You lose, you win. At least that's what Governor Chris Christie hopes after undergoing weight loss surgery, telling CBS News on September 29 that he has lost more than half of the weight he hopes to shed.
Since choosing gastric-banding surgery six months ago, the Governor seems to be doing well, according to weight loss experts, reported the North Jersey Record on September 29.
"He looks very good,” declared Dr. Jaime Ponce, president of the American Society for Metabolic and Bariatric Surgery who estimates Governor Christie has lost 60 to 70 pounds. “Just by looking at those pictures, he’s on track.”
And although Governor Christie refused to discuss specific numbers with CBS News, he acknowledged that he's not at his goal weight.
“We don’t give numbers, but I will say I’m more than halfway to my goal,” he said.
“I think he has done reasonably well,” said Dr. Prashanth R. Ramachandra, who has performed more than 1,000 weight-loss surgeries in the Philadelphia area at Mercy Fitzgerald Hospital and Mercy Philadelphia Hospital. “If you look at Governor Christie, he still has a lot of weight to lose. But I would say he is at the average [of losing] four to six pounds a month so he should be about 35 to 40 pounds less.”

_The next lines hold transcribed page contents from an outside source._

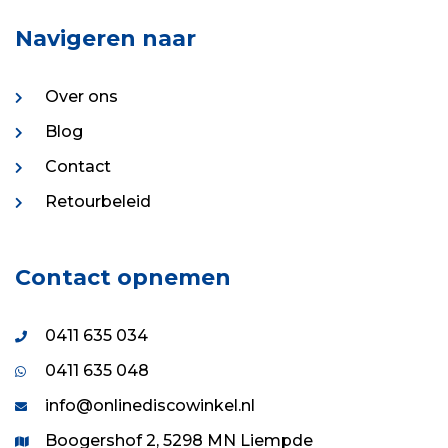
Navigeren naar
Over ons
Blog
Contact
Retourbeleid
Contact opnemen
0411 635 034
0411 635 048
info@onlinediscowinkel.nl
Boogershof 2, 5298 MN Liempde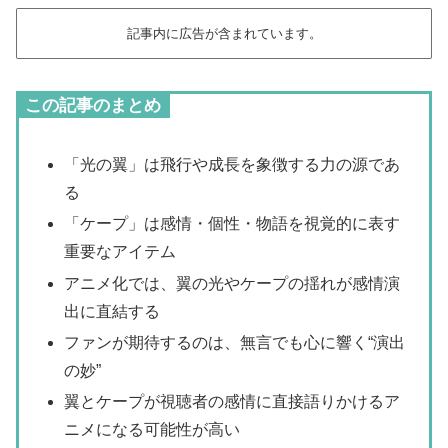
記事内に広告が含まれています。
この記事のまとめ
「光の翼」は飛行や成長を象徴する力の源であ
る
「ケープ」は感情・個性・物語を視覚的に表す
重要なアイテム
アニメ化では、翼の光やケープの揺れが感情演
出に直結する
ファンが期待するのは、無言でも心に響く“演出
の妙”
翼とケープが視聴者の感情に直接語りかけるア
ニメになる可能性が高い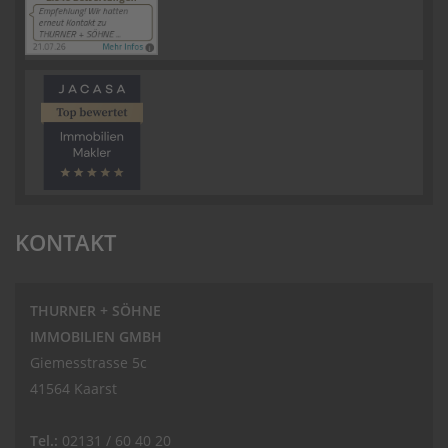
KONTAKT
THURNER + SÖHNE
IMMOBILIEN GMBH
Giemesstrasse 5c
41564 Kaarst
Tel.:
02131 / 60 40 20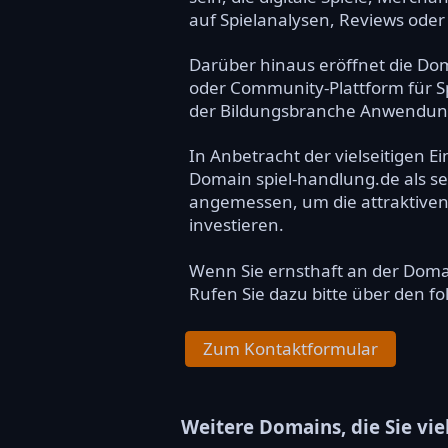
auf Spielanalysen, Reviews oder 
Darüber hinaus eröffnet die Doma
oder Community-Plattform für Sp
der Bildungsbranche Anwendung f
In Anbetracht der vielseitigen 
Domain spiel-handlung.de als seh
angemessen, um die attraktiven 
investieren.
Wenn Sie ernsthaft an der Dom
Rufen Sie dazu bitte über den f
Zum Kontaktformular
Weitere Domains, die Sie vie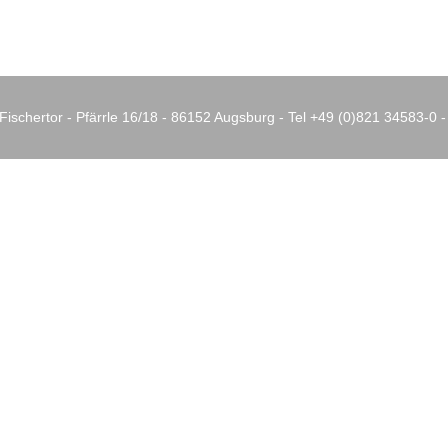
Fischertor - Pfärrle 16/18 - 86152 Augsburg - Tel +49 (0)821 34583-0 -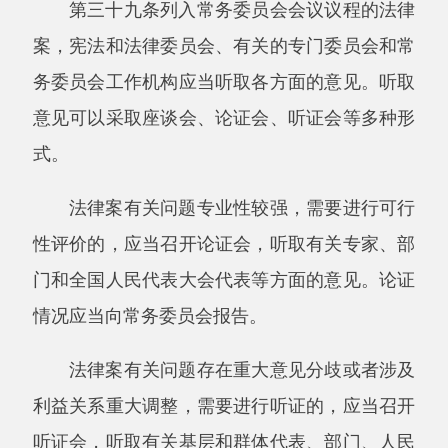
议审议，由宪法和法律委员会根据常务委员会组
成人员的审议意见进行修改，提出法律草案表决
稿，由委员长会议提请常务委员会全体会议表
决，由常务委员会全体组成人员的过半数通过。
法律草案表决稿交付常务委员会会议表决
前，委员长会议根据常务委员会会议审议的情
况，可以决定将个别意见分歧较大的重要条款提
请常务委员会会议单独表决。
单独表决的条款经常务委员会会议表决后，
委员长会议根据单独表决的情况，可以决定将法
律草案表决稿交付表决，也可以决定暂不付表
决，交宪法和法律委员会、有关的专门委员会进
一步审议。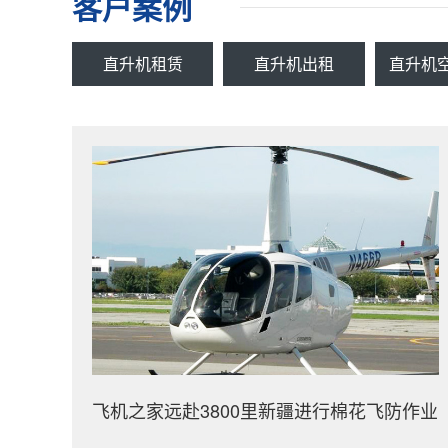
客户案例
直升机租赁
直升机出租
直升机
飞机之家远赴3800里新疆进行棉花飞防作业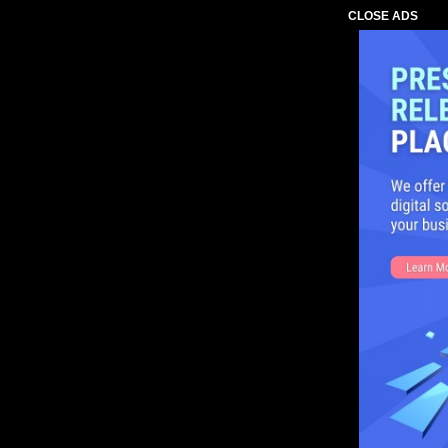
CLOSE ADS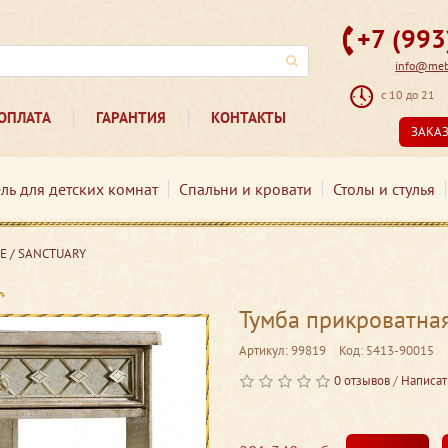
+7 (99
info@mebe
с 10 до 21
ОПЛАТА
ГАРАНТИЯ
КОНТАКТЫ
ЗАКА
ль для детских комнат
Спальни и кровати
Столы и стулья
Е / SANCTUARY
Тумба прикроватн
Артикул: 99819
Код: 5413-90015
0 отзывов
/
Написат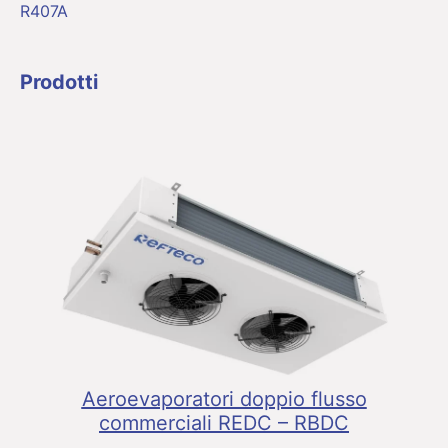
R407A
Prodotti
Aeroevaporatori doppio flusso
commerciali REDC – RBDC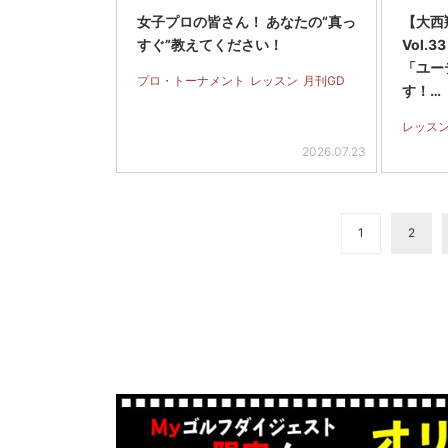
女子プロの皆さん！ あなたの“真っ
【大西
すぐ”教えてください！
Vol
「ユー
プロ・トーナメント
レッスン
月刊GD
す！…
レッス
2026.07.23
1
2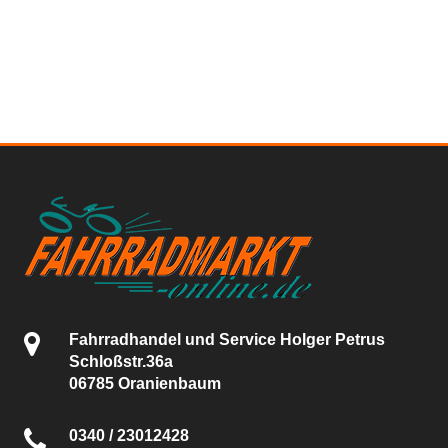
Fahrradhandel und Service Holger Petrus
Schloßstr.36a
06785 Oranienbaum
0340 / 23012428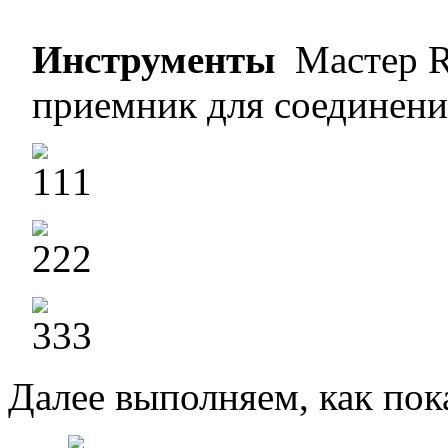
Инструменты
Мастер R
приемник для соедине
Далее выполняем, как по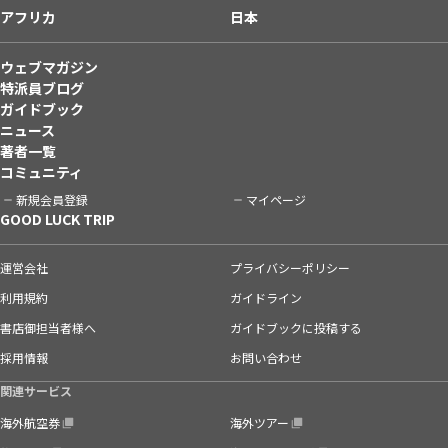
アフリカ
日本
ウェブマガジン
特派員ブログ
ガイドブック
ニュース
著者一覧
コミュニティ
新規会員登録
マイページ
GOOD LUCK TRIP
運営会社
プライバシーポリシー
利用規約
ガイドライン
書店御担当者様へ
ガイドブックに投稿する
採用情報
お問い合わせ
関連サービス
海外航空券
海外ツアー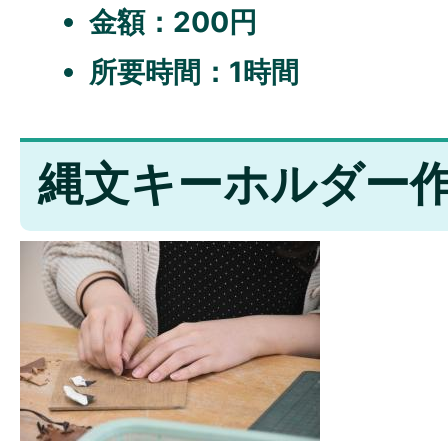
金額：200円
所要時間：1時間
縄文キーホルダー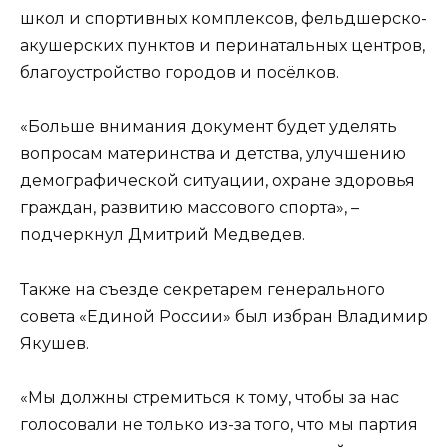
школ и спортивных комплексов, фельдшерско-
акушерских пунктов и перинатальных центров,
благоустройство городов и посёлков.
«Больше внимания документ будет уделять
вопросам материнства и детства, улучшению
демографической ситуации, охране здоровья
граждан, развитию массового спорта», –
подчеркнул Дмитрий Медведев.
Также на съезде секретарем генерального
совета «Единой России» был избран Владимир
Якушев.
«Мы должны стремиться к тому, чтобы за нас
голосовали не только из-за того, что мы партия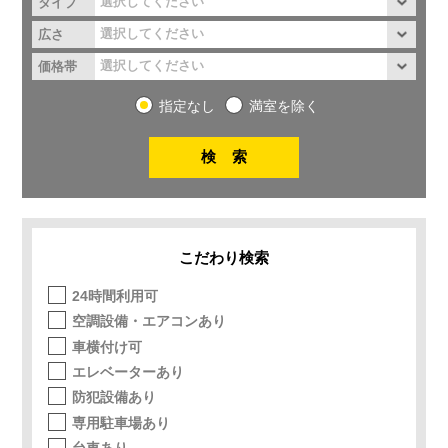
タイプ
広さ
価格帯
指定なし
満室を除く
こだわり検索
24時間利用可
空調設備・エアコンあり
車横付け可
エレベーターあり
防犯設備あり
専用駐車場あり
台車あり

The slow weight loss may come as a surprise to those who think of weight loss surgery as an instant panacea. However, gastric banding is less invasive, resulting in a typical weight loss of one to two pounds a week.
And the open question: Will it work for Governor Christie?
About 50 percent of gastric-banding patients who participated in a 2011 study in the Archives of Surgery suffered from complications that required the removal of the device. However, some research shows that only 16 percent of patients had such severe complications.
“If [Christie] does well then, yes, it’s good for the industry,” said Dr. Beth Schrope, director of the Center for Metabolic and Weight Loss Surgery at The Valley Hospital in Ridgewood, to the North Jersey Record. “But what a lot of people don’t see is how difficult it is to maintain the weight loss. It requires a lot of work. This is not an easy way out.”
Neither in the CBS September 29 interview nor in other interviews has Governor Christie been willing to share his diet.
In May, he told People magazine that he does not feel hungry. Governor Christie has continued his fitness plan, and has consistently declined the treats typically offered to politicians when they're campaigning, such as chocolate fudge and birthday cake.
And Governor Christie remains adamant that his size does not and should not impact his political aspirations.
“I certainly don’t think people here or other people around the state think my physical appearance in any way has diminished my ability to do my job,” said the Governor.